------ Given data ------

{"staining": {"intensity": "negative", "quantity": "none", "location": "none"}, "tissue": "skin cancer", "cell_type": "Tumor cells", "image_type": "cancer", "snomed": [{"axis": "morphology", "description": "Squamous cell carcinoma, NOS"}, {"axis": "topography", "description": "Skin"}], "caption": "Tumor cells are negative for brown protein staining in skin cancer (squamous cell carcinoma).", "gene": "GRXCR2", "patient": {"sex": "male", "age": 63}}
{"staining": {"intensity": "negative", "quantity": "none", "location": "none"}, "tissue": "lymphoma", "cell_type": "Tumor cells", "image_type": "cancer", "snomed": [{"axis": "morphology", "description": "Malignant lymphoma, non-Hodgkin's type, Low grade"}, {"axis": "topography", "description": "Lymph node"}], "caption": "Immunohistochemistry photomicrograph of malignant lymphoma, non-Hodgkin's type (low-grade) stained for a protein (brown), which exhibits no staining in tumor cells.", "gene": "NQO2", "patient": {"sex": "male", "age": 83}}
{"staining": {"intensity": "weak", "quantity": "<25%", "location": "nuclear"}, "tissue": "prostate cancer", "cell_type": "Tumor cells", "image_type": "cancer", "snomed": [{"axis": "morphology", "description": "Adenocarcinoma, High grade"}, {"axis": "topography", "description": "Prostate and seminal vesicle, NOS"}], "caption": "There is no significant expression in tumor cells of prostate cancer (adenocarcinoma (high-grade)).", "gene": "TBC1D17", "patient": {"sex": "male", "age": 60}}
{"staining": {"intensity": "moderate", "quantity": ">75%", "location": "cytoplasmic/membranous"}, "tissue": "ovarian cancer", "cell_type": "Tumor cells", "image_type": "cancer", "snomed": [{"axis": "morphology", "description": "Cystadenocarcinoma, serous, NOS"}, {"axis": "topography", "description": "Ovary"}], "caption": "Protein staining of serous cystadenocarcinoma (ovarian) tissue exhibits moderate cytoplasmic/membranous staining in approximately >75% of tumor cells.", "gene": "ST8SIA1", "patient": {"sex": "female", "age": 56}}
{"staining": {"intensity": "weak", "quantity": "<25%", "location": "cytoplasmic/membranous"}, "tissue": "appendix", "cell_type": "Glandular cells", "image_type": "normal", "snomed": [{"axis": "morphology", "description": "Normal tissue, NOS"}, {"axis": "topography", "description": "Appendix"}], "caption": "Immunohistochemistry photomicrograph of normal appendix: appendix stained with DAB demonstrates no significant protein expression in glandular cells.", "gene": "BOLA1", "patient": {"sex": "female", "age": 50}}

------

Assignment: Write the entire listing out again, word for word.

Your response:
{"staining": {"intensity": "negative", "quantity": "none", "location": "none"}, "tissue": "skin cancer", "cell_type": "Tumor cells", "image_type": "cancer", "snomed": [{"axis": "morphology", "description": "Squamous cell carcinoma, NOS"}, {"axis": "topography", "description": "Skin"}], "caption": "Tumor cells are negative for brown protein staining in skin cancer (squamous cell carcinoma).", "gene": "GRXCR2", "patient": {"sex": "male", "age": 63}}
{"staining": {"intensity": "negative", "quantity": "none", "location": "none"}, "tissue": "lymphoma", "cell_type": "Tumor cells", "image_type": "cancer", "snomed": [{"axis": "morphology", "description": "Malignant lymphoma, non-Hodgkin's type, Low grade"}, {"axis": "topography", "description": "Lymph node"}], "caption": "Immunohistochemistry photomicrograph of malignant lymphoma, non-Hodgkin's type (low-grade) stained for a protein (brown), which exhibits no staining in tumor cells.", "gene": "NQO2", "patient": {"sex": "male", "age": 83}}
{"staining": {"intensity": "weak", "quantity": "<25%", "location": "nuclear"}, "tissue": "prostate cancer", "cell_type": "Tumor cells", "image_type": "cancer", "snomed": [{"axis": "morphology", "description": "Adenocarcinoma, High grade"}, {"axis": "topography", "description": "Prostate and seminal vesicle, NOS"}], "caption": "There is no significant expression in tumor cells of prostate cancer (adenocarcinoma (high-grade)).", "gene": "TBC1D17", "patient": {"sex": "male", "age": 60}}
{"staining": {"intensity": "moderate", "quantity": ">75%", "location": "cytoplasmic/membranous"}, "tissue": "ovarian cancer", "cell_type": "Tumor cells", "image_type": "cancer", "snomed": [{"axis": "morphology", "description": "Cystadenocarcinoma, serous, NOS"}, {"axis": "topography", "description": "Ovary"}], "caption": "Protein staining of serous cystadenocarcinoma (ovarian) tissue exhibits moderate cytoplasmic/membranous staining in approximately >75% of tumor cells.", "gene": "ST8SIA1", "patient": {"sex": "female", "age": 56}}
{"staining": {"intensity": "weak", "quantity": "<25%", "location": "cytoplasmic/membranous"}, "tissue": "appendix", "cell_type": "Glandular cells", "image_type": "normal", "snomed": [{"axis": "morphology", "description": "Normal tissue, NOS"}, {"axis": "topography", "description": "Appendix"}], "caption": "Immunohistochemistry photomicrograph of normal appendix: appendix stained with DAB demonstrates no significant protein expression in glandular cells.", "gene": "BOLA1", "patient": {"sex": "female", "age": 50}}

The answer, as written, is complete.